CBS chief research officer David Poltrack, who has weathered four recessions in his long career at the company, said that the economy has gone south and taken network TV with it. Poltrack forecasts that network TV advertising will be up a mere 1% in 2008 and down 7% in 2009.
That compares to his previous prediction of network TV advertising jumping 7% in 2008, including a 2% rise thanks to the Olympics and a strong upfront. But the nets got a double shock, the impact of the writers strike in the first half of 2008 and the declining economy in the second half. The fourth quarter scatter market was weak and the advertisers were negatively impacted by a meltdown in the housing and financial markets, when consumer spending dried up.
"The consumer is not consuming," Poltrack said.
By looking at past recessions, CBS has found that some advertisers severely cut or eliminate their ad spend while at the same time well-heeled other companies pour their dollars into ads to try to gain market share. CBS is seeking right now to see "how major marketers are lining up in the two camps."
Another problem facing network television is ratings so far this season. Poltrack freely acknowledged that network TV hasn't had a good season, with mostly declines. CBS, he said, had either much lesser declines or had increases in key demos.
He pointed to the election as a partial culprit, saying that the four debates and Election Night hurt the nets because it couldn't program (and run ads) during those five nights. Cable news nets also drew viewers away.

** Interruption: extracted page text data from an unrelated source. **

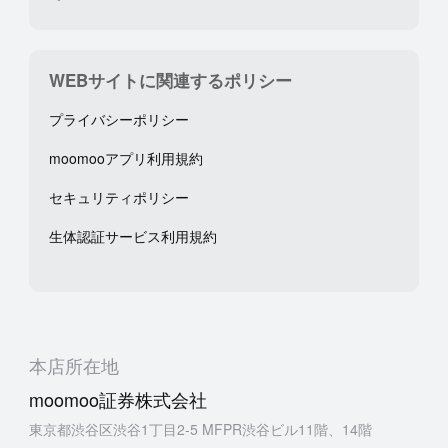
WEBサイトに関連するポリシー
プライバシーポリシー
moomooアプリ利用規約
セキュリティポリシー
生体認証サービス利用規約
本店所在地
moomoo証券株式会社
東京都渋谷区渋谷1丁目2-5 MFPR渋谷ビル11階、14階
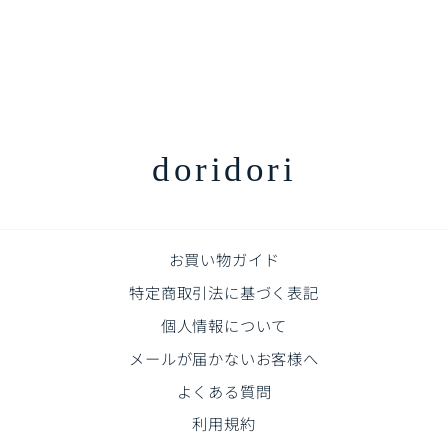
＼新登場／拡張できるペッ
トルーム【ゲート専用カー
テン】 | Takemehom（テ
イクミーホーム）
通
販
¥2,970
¥2,670
¥300off
常
売
価
価
格
格
doridori
お買い物ガイド
特定商取引法に基づく表記
個人情報について
メールが届かないお客様へ
よくある質問
利用規約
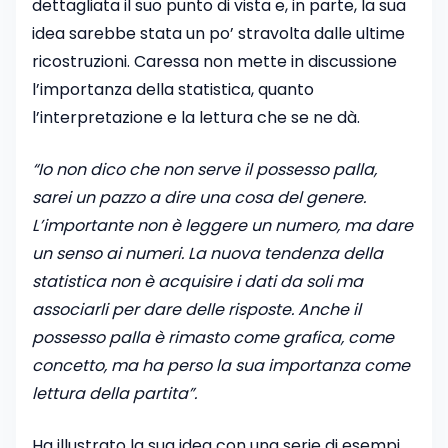
dettagliata il suo punto di vista e, in parte, la sua
idea sarebbe stata un po’ stravolta dalle ultime
ricostruzioni. Caressa non mette in discussione
l’importanza della statistica, quanto
l’interpretazione e la lettura che se ne dà.
“Io non dico che non serve il possesso palla,
sarei un pazzo a dire una cosa del genere.
L’importante non è leggere un numero, ma dare
un senso ai numeri. La nuova tendenza della
statistica non è acquisire i dati da soli ma
associarli per dare delle risposte. Anche il
possesso palla è rimasto come grafica, come
concetto, ma ha perso la sua importanza come
lettura della partita”.
Ha illustrato la sua idea con una serie di esempi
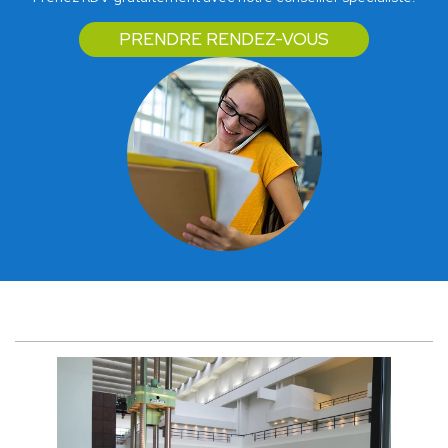
PRENDRE RENDEZ-VOUS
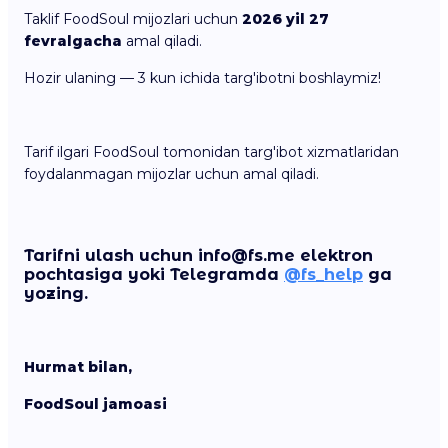
Taklif FoodSoul mijozlari uchun
2026 yil 27
fevralgacha
amal qiladi.
Hozir ulaning — 3 kun ichida targ'ibotni boshlaymiz!
Tarif ilgari FoodSoul tomonidan targ'ibot xizmatlaridan
foydalanmagan mijozlar uchun amal qiladi.
Tarifni ulash uchun info@fs.me elektron
pochtasiga yoki Telegramda
@fs_help
ga
yozing.
Hurmat bilan,
FoodSoul jamoasi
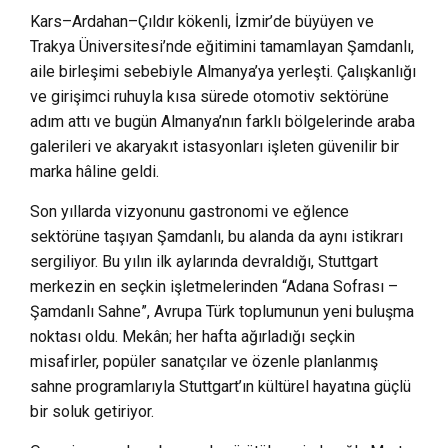
Kars–Ardahan–Çıldır kökenli, İzmir’de büyüyen ve
Trakya Üniversitesi’nde eğitimini tamamlayan Şamdanlı,
aile birleşimi sebebiyle Almanya’ya yerleşti. Çalışkanlığı
ve girişimci ruhuyla kısa sürede otomotiv sektörüne
adım attı ve bugün Almanya’nın farklı bölgelerinde araba
galerileri ve akaryakıt istasyonları işleten güvenilir bir
marka hâline geldi.
Son yıllarda vizyonunu gastronomi ve eğlence
sektörüne taşıyan Şamdanlı, bu alanda da aynı istikrarı
sergiliyor. Bu yılın ilk aylarında devraldığı, Stuttgart
merkezin en seçkin işletmelerinden “Adana Sofrası –
Şamdanlı Sahne”, Avrupa Türk toplumunun yeni buluşma
noktası oldu. Mekân; her hafta ağırladığı seçkin
misafirler, popüler sanatçılar ve özenle planlanmış
sahne programlarıyla Stuttgart’ın kültürel hayatına güçlü
bir soluk getiriyor.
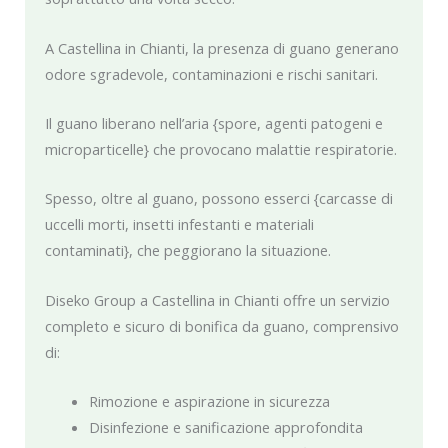
A Castellina in Chianti, la presenza di guano generano
odore sgradevole, contaminazioni e rischi sanitari.
Il guano liberano nell’aria {spore, agenti patogeni e
microparticelle} che provocano malattie respiratorie.
Spesso, oltre al guano, possono esserci {carcasse di
uccelli morti, insetti infestanti e materiali
contaminati}, che peggiorano la situazione.
Diseko Group a Castellina in Chianti offre un servizio
completo e sicuro di bonifica da guano, comprensivo
di:
Rimozione e aspirazione in sicurezza
Disinfezione e sanificazione approfondita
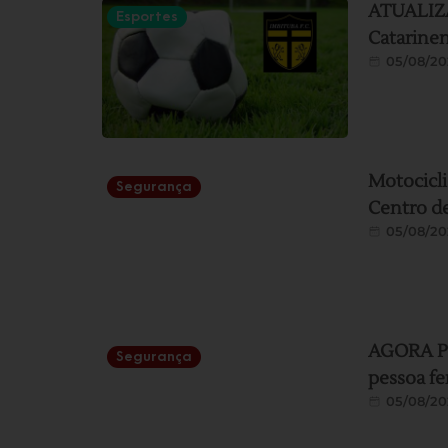
ATUALIZAÇ
Esportes
Catarine
05/08/20
Motocicli
Segurança
Centro d
05/08/20
AGORA PE
Segurança
pessoa fe
05/08/20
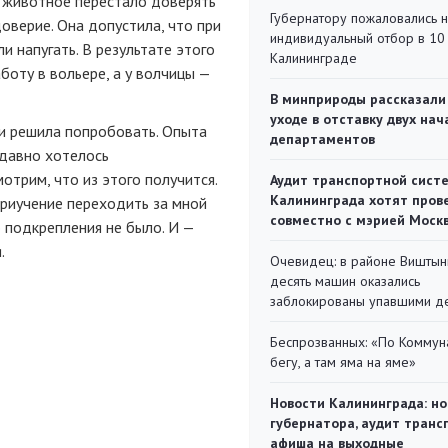
о животное перестало доверять
Губернатору пожаловались 
оверие. Она допустила, что при
индивидуальный отбор в 10 
и напугать. В результате этого
Калининграде
боту в вольере, а у волчицы —
В минприроды рассказали
уходе в отставку двух на
, и решила попробовать. Опыта
департаментов
 (давно хотелось
трим, что из этого получится.
Аудит транспортной сист
Калининграда хотят пров
приучение переходить за мной
совместно с мэрией Моск
о подкрепления не было. И —
.
Очевидец: в районе Виштын
десять машин оказались
заблокированы упавшими д
Беспрозванных: «По Коммун
бегу, а там яма на яме»
Новости Калининграда: но
губернатора, аудит транс
афиша на выходные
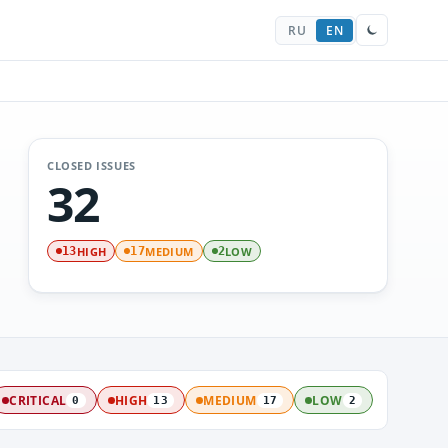
RU
EN
CLOSED ISSUES
32
HIGH
MEDIUM
LOW
13
17
2
CRITICAL
HIGH
MEDIUM
LOW
0
13
17
2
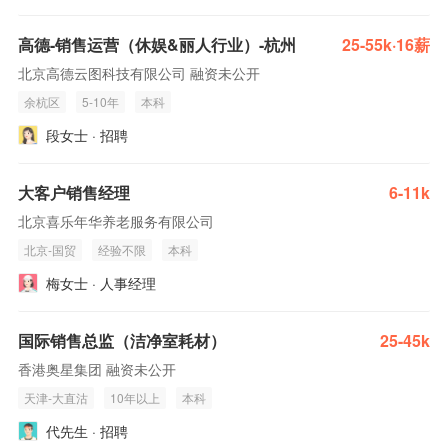
高德-销售运营（休娱&丽人行业）-杭州
25-55k·16薪
北京高德云图科技有限公司 融资未公开
余杭区
5-10年
本科
段女士 · 招聘
大客户销售经理
6-11k
北京喜乐年华养老服务有限公司
北京-国贸
经验不限
本科
梅女士 · 人事经理
国际销售总监（洁净室耗材）
25-45k
香港奥星集团 融资未公开
天津-大直沽
10年以上
本科
代先生 · 招聘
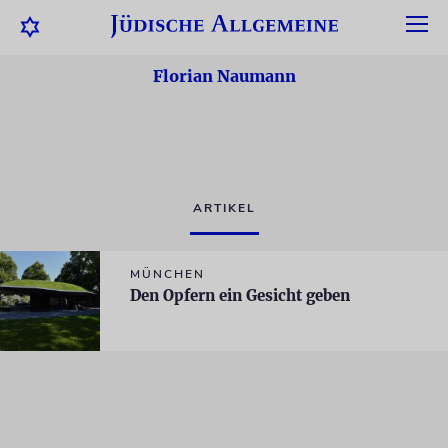
Florian Naumann
ARTIKEL
MÜNCHEN
Den Opfern ein Gesicht geben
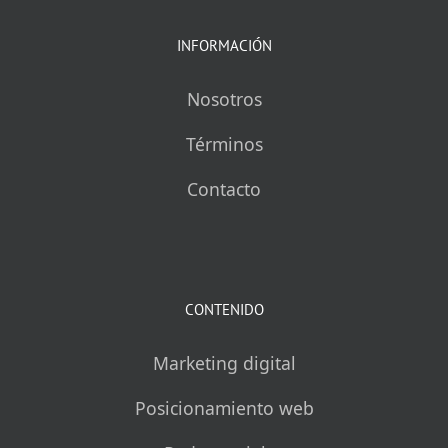
INFORMACIÓN
Nosotros
Términos
Contacto
CONTENIDO
Marketing digital
Posicionamiento web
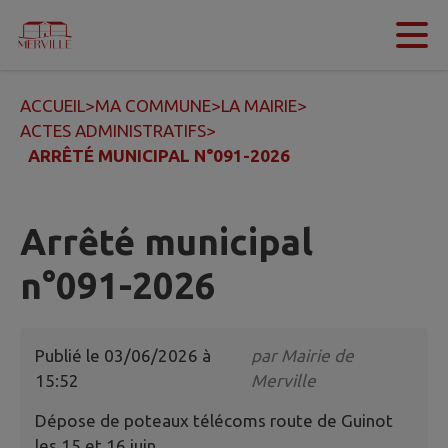
Contenu
Menu
Recherche
Pied de page
ACCUEIL
>
MA COMMUNE
>
LA MAIRIE
>
ACTES ADMINISTRATIFS
>
ARRÊTÉ MUNICIPAL N°091-2026
Arrêté municipal
n°091-2026
Publié le
03/06/2026 à
par
Mairie de
15:52
Merville
Dépose de poteaux télécoms route de Guinot
les 15 et 16 juin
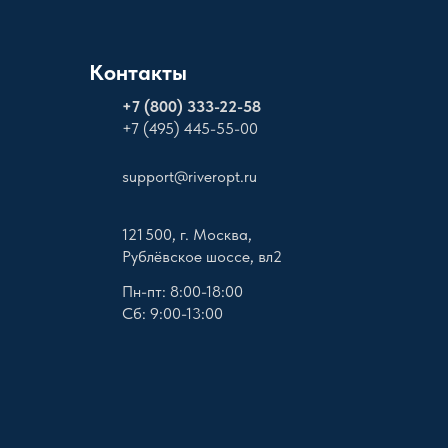
Контакты
+
7 (800) 333-22-58
+7 (495) 445-55-00
support@riveropt.ru
121 500, г. Москва,
Рублёвское шоссе, вл2
Пн-пт: 8:00-18:00
Сб: 9:00-13:00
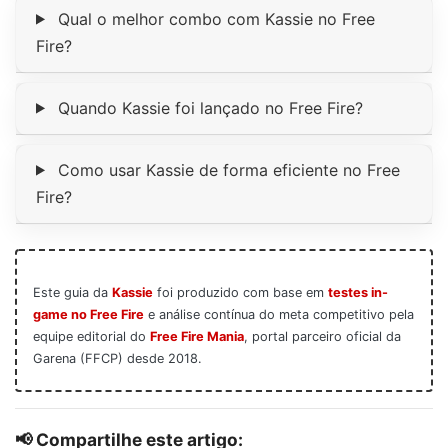
Qual o melhor combo com Kassie no Free
Fire?
Quando Kassie foi lançado no Free Fire?
Como usar Kassie de forma eficiente no Free
Fire?
Este guia da
Kassie
foi produzido com base em
testes in-
game no Free Fire
e análise contínua do meta competitivo pela
equipe editorial do
Free Fire Mania
, portal parceiro oficial da
Garena (FFCP) desde 2018.
📢 Compartilhe este artigo:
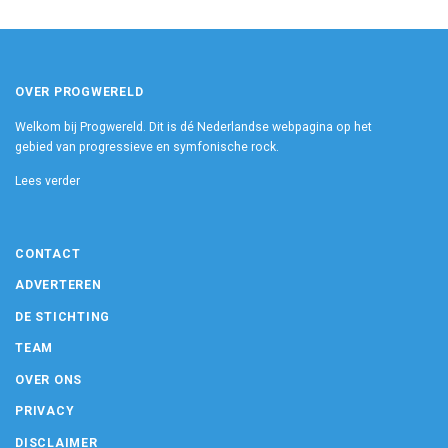
OVER PROGWERELD
Welkom bij Progwereld. Dit is dé Nederlandse webpagina op het
gebied van progressieve en symfonische rock.
Lees verder
CONTACT
ADVERTEREN
DE STICHTING
TEAM
OVER ONS
PRIVACY
DISCLAIMER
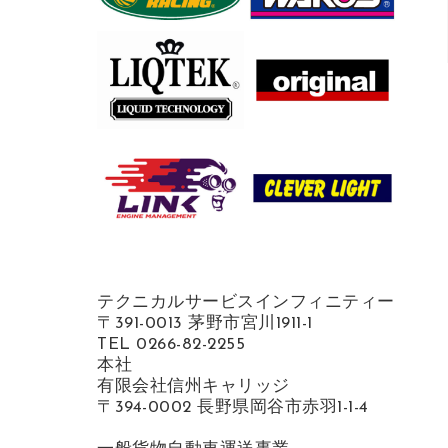
テクニカルサービスインフィニティー
〒391-0013 茅野市宮川1911-1
TEL 0266-82-2255
本社
有限会社信州キャリッジ
〒394-0002 長野県岡谷市赤羽1-1-4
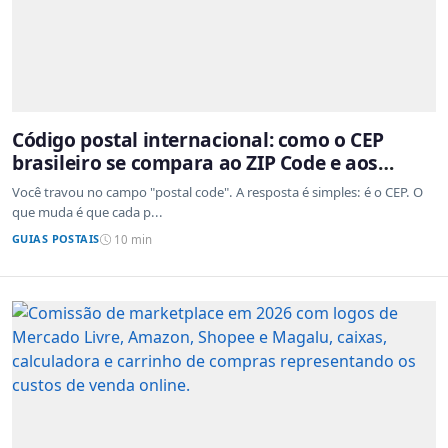
Código postal internacional: como o CEP
brasileiro se compara ao ZIP Code e aos
sistemas de outros países
Você travou no campo "postal code". A resposta é simples: é o CEP. O
que muda é que cada p...
GUIAS POSTAIS
10 min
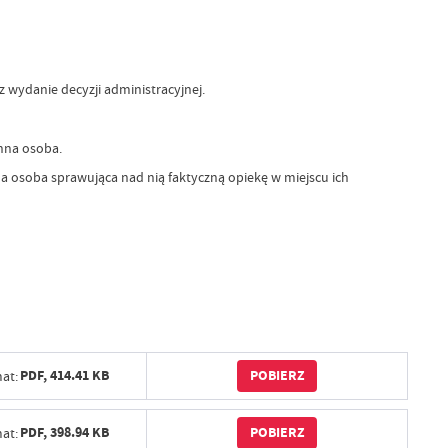
wydanie decyzji administracyjnej.
nna osoba.
 osoba sprawująca nad nią faktyczną opiekę w miejscu ich
POBIERZ
PDF,
414.41 KB
at:
POBIERZ
PDF,
398.94 KB
at:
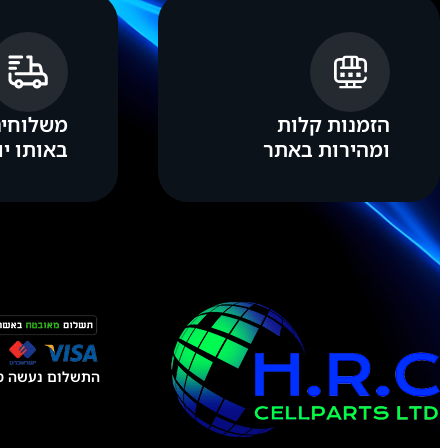
הזמנות קלות
משלוחים
ומהירות באתר
באותו יו
התשלום נעשה טל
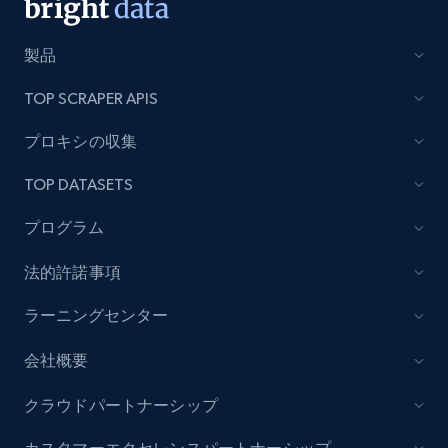
Amazon Reviews
製品
URL, Product name, Product rating, Product
TOP SCRAPER APIS
rating object, Product rating max, Rating,
Author name, Asin, and more.
プロキシの収集
7.4K+
872+
無料トライアル
TOP DATASETS
プログラム
法的許諾事項
TikTok - Posts
URL, Post id, Description, Create time, Digg
ラーニングセンター
count, Share count, Collect count, Comment
count, and more.
会社概要
6.7K+
906+
無料トライアル
クラウドパートナーシップ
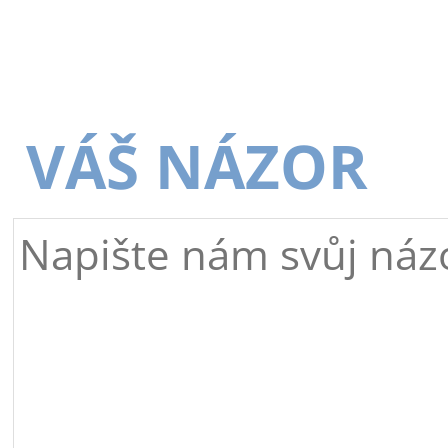
VÁŠ NÁZOR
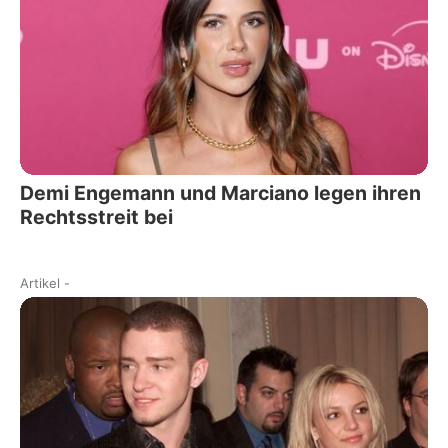
Demi Engemann und Marciano legen ihren
Rechtsstreit bei
Artikel
-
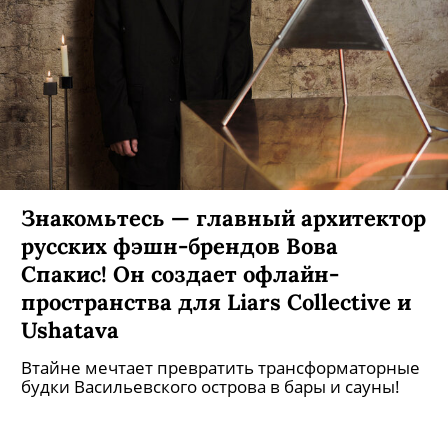
Знакомьтесь — главный архитектор
русских фэшн-брендов Вова
Спакис! Он создает офлайн-
пространства для Liars Collective и
Ushatava
Втайне мечтает превратить трансформаторные
будки Васильевского острова в бары и сауны!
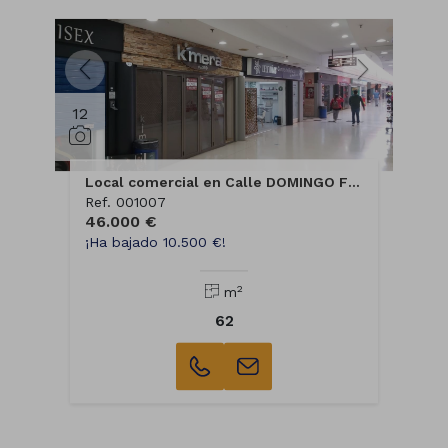
12
Local comercial en Calle DOMINGO FONTAN
Ref. 001007
46.000 €
¡Ha bajado 10.500 €!
2
m
62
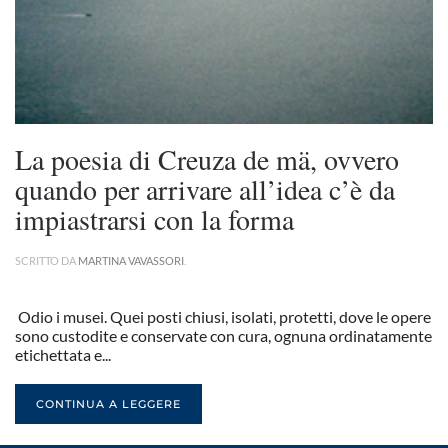
La poesia di Creuza de mä, ovvero
quando per arrivare all’idea c’è da
impiastrarsi con la forma
SCRITTO DA
MARTINA VAVASSORI
.
Odio i musei. Quei posti chiusi, isolati, protetti, dove le opere
sono custodite e conservate con cura, ognuna ordinatamente
etichettata e...
CONTINUA A LEGGERE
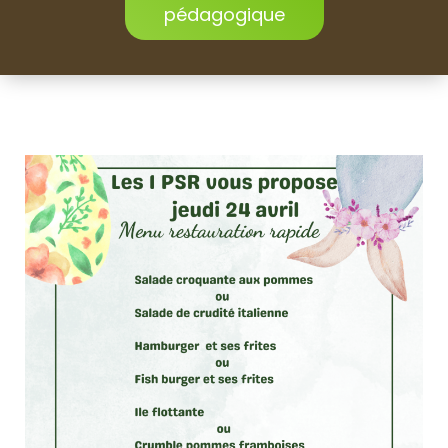
pédagogique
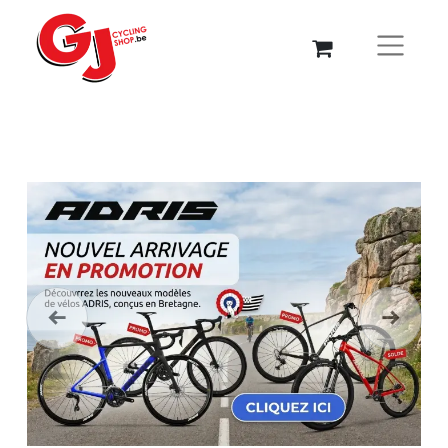
Précédent
Suivant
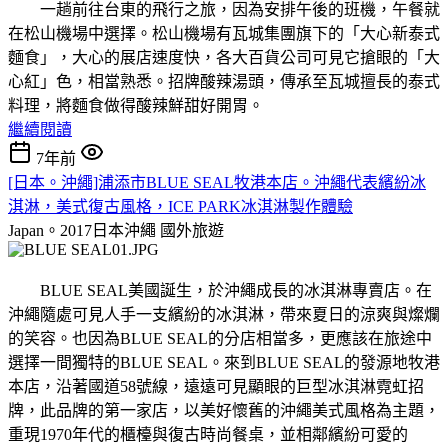
一趟前往台東的飛行之旅，因為安排午後的班機，午餐就
在松山機場中選擇。松山機場有瓦城集團旗下的「大心新泰式
麵食」，大心的展店速度快，各大百貨公司可見它搶眼的「大
心紅」色，相當熟悉。招牌酸辣湯頭，傳承至瓦城擅長的泰式
料理，將麵食做得酸辣鮮甜好開胃。
繼續閱讀
7年前
[日本。沖繩]浦添市BLUE SEAL牧港本店。沖繩代表繽紛冰
淇淋，美式復古風格，ICE PARK冰淇淋製作體驗
Japan。2017日本沖繩
國外旅遊
BLUE SEAL美國誕生，於沖繩成長的冰淇淋專賣店。在
沖繩隨處可見人手一支繽紛的冰淇淋，帶來夏日的涼爽與燦爛
的笑容。也因為BLUE SEAL的分店相當多，更應該在旅途中
選擇一間獨特的BLUE SEAL。來到BLUE SEAL的發源地牧港
本店，沿著國道58號線，遠遠可見顯眼的巨型冰淇淋霓虹招
牌，此品牌的第一家店，以美好懷舊的沖繩美式風格為主題，
重現1970年代的櫃檯與復古時尚餐桌，並相鄰繽紛可愛的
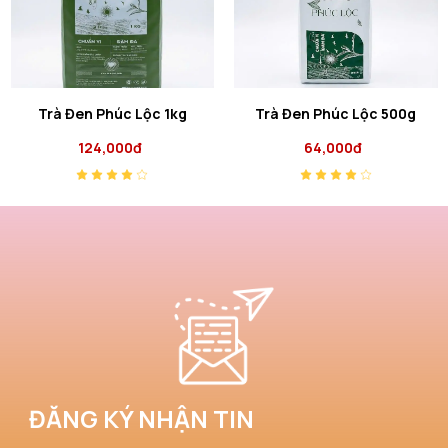
Trà Đen Phúc Lộc 1kg
Trà Đen Phúc Lộc 500g
124,000đ
64,000đ
ĐĂNG KÝ NHẬN TIN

But he also tweaked the rival nets that de-emphasized pilot development, which Poltrack said was a key part of TV success.
"Our competitors have paid the price" by skipping pilot development, Poltrack said. He also said that the return of shows that didn't get a good run before the strike, and also not scheduling them after the strike but before the end of the 2007-08 TV season, failed as a strategy. CBS, he said, returned shows and has faired better (as has Fox) while he said NBC and ABC haven't.
As for when the recession will end, Poltrack wasn't as negative as some analysts. Poltrack's message? This too shall pass. The impact of the recession will lessen each quarter of 2009, he said.
"The end of the recession will at least be in sight by the fourth quarter," Poltrack declared. He said that the fourth quarter will also look better than 2008 because they'll be able to fully program -- and rake in the ad dollars -- from five nights that it couldn't this fall because of the election and primaries.
He also said that projections right now are that CBS will finish up the TV season up in key areas, given a strike-free season.